There was a violent thrust and I found myself face down in a muddy quagmire that sucked at my sprawled out arms and legs, making it hard to move. Rotting leaves clung to my lips and nose, and I struggled to breathe, short choking gasps that wracked me. The sun felt like a heat lamp, and in the distance I could hear the dull thudding roar of an air strike, feel it reverberating through the dank ground, echoing in my ears. My right leg throbbed. I reached down blindly, touched slick dirt on tattered cloth, and when I twisted onto my side and looked I saw that below the knee it was gone. Panic squeezed my heart, crushing it, and bile burned in my throat.

A land mine, I told myself. Jesus fuck­ing Christ. I thought I could still move my toes even though they weren't there, feel them pressing against the hard leather of my missing boot.

After a while I heard voices, felt the steady pulse of choppers hammering through the air, and blood pooling inside me somewhere. I laid my cheek down in the cool mud and felt myself go numb all over, not caring anymore whether I lived or died.

The sound of a dead-bolt being un­locked jolted me awake and I sat up fast, the room spinning crazily. I tried to clear my head. Sunlight ricocheted in through the bedroom window above me, glanced painfully off the walls, the mirror above the dresser. Out in the living room I heard the front door open and close, footsteps padding softly across the carpet to the open door a few feet away.

I rubbed my eyes and squinted through the opening, saw Judy's shadow on the rug and then her face, bright as ever above faded jeans and a white sleeveless blouse. She came over to the edge of the bed and sat down. I groaned, eased onto my back again and closed my eyes, put a hand over my forehead to massage my temples.

"Must've been some office party," she said. I felt her hand on my chest, moving in slow aimless circles.

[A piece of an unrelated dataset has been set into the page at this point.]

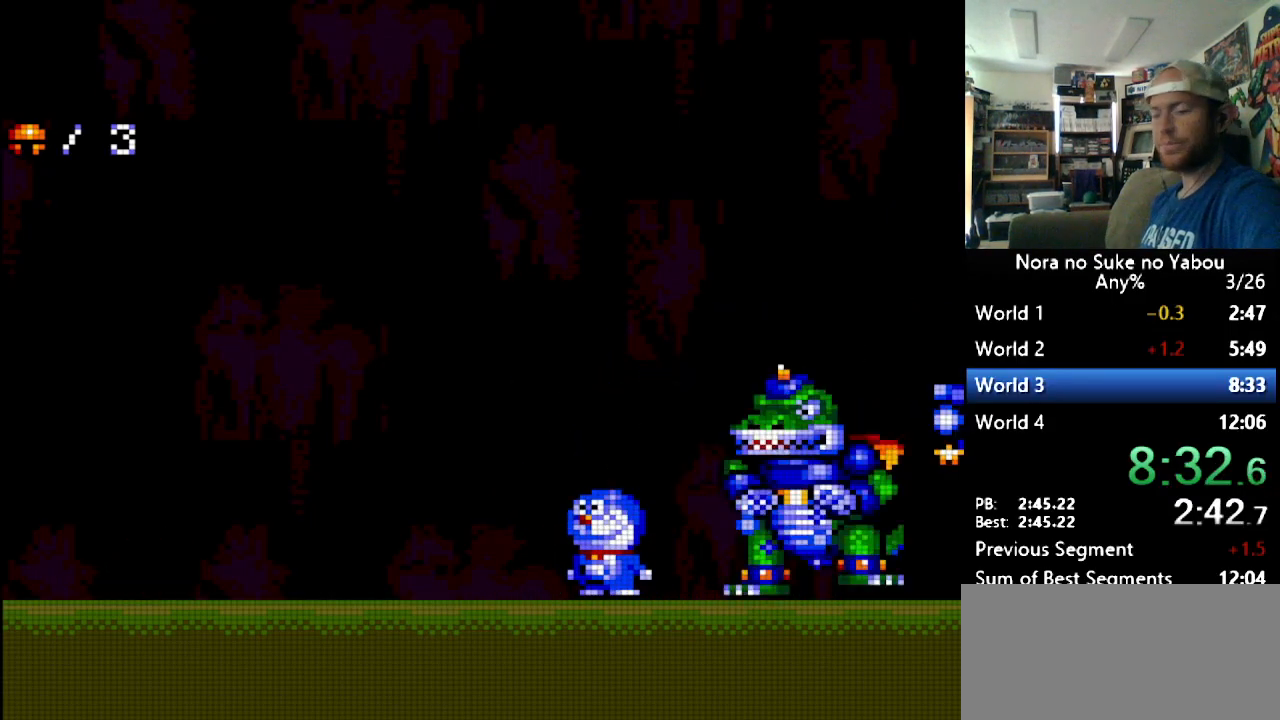
{"buttons": [], "events": []}
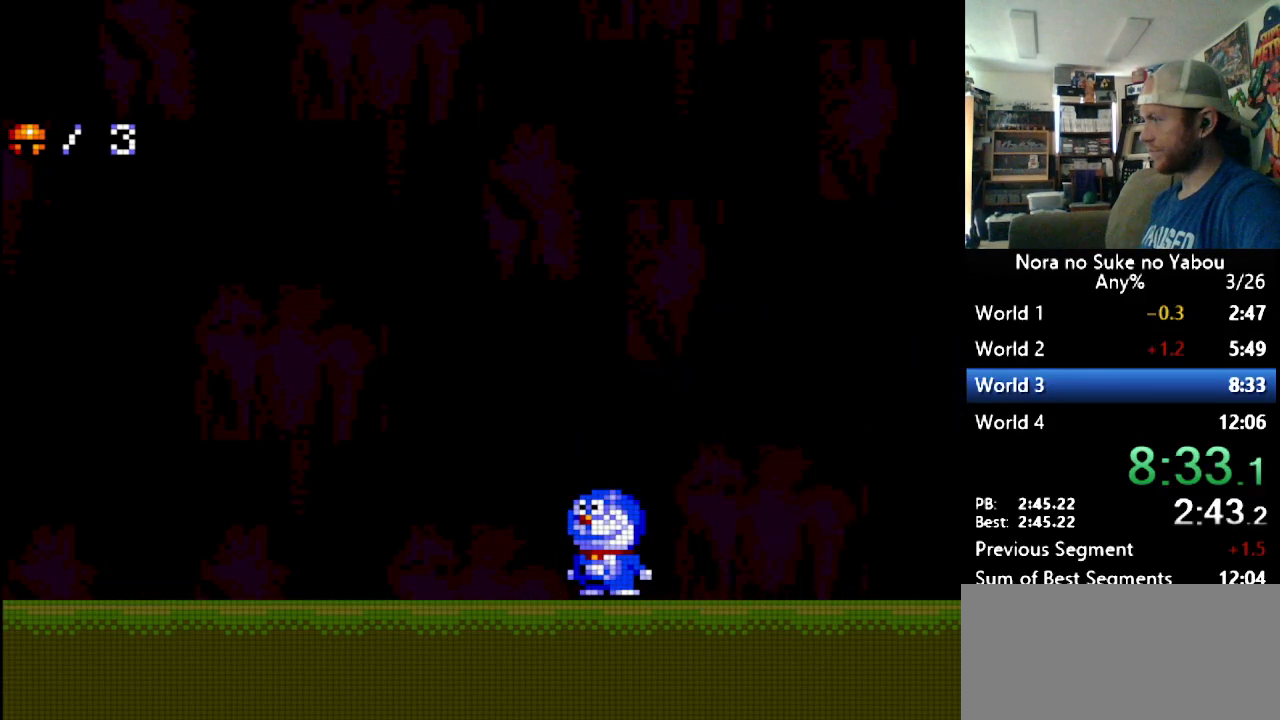
{"buttons": [], "events": []}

"A few of us went out afterwards."

"I figured." Her fingers moved under the covers. My stomach tightened and I reflexively caught her wrist, not wanting her to feel the stiff matted hair farther down.

Judy leaned forward, red hair and blue eyes spilling over me. When her lips were a few inches from mine she suddenly stiffened. "You bastard," she said softly. "Who was it? One of your hot little secretaries?" She tried to pull away and I held her wrist more tightly, fear knifing through the haze.

I moved my head sideways on the pillow. "A joke," I said. "It's not what you think. Some of the guys started spraying perfume, testers they'd picked up at one of the department stores." It sounded lame, even to me.

Judy stared at me for a moment and I let the hand on my forehead drop to the bed.

"Not even very good stuff," I went on. "You'd think a bunch of financial execs could have done better. Obsession, Chanel No. 5 or something like that." I tried to laugh, but it hurt too much and my mouth was thick and cottony. It was the first time I'd lied to her about anything in the year we'd known each other.

She took a deep breath and I felt her relax. "At least you could have showered," she said.

"Sorry. I didn't think it was that big a deal."

"It will be if we take Erik to the zoo. Nothing will come within a hundred yards of us."

"Shit," I said, glancing at the clock on the night stand next to me.

"It's all right. I don't pick him up until eleven." She gave me a quick kiss and then straightened. "I'll fix breakfast while you get cleaned up, take care of that head­ache of yours."

"Right." I waited until she left, then hurried out of bed to the bathroom.

I let the warm water stream over me, sluicing through the residue of last night. I slumped against the shower stall and tilted my head back. The water felt like a heavy rain. It dripped from my hair and pounded down around me, mixing with the rank smell of sodden vegetation, napalm and burning thatch.

My eyes snapped open. Beyond the shower cur­tain smoke mingled with the steam fog­ging the mirror of the sink. I thought I could see shadows moving in the mist. Goose pimples raised on my arms and the back of my neck. I shut the water off and trembled, the heels of both hands pressed hard against my face as I breathed in the smell of scrambled eggs and toast.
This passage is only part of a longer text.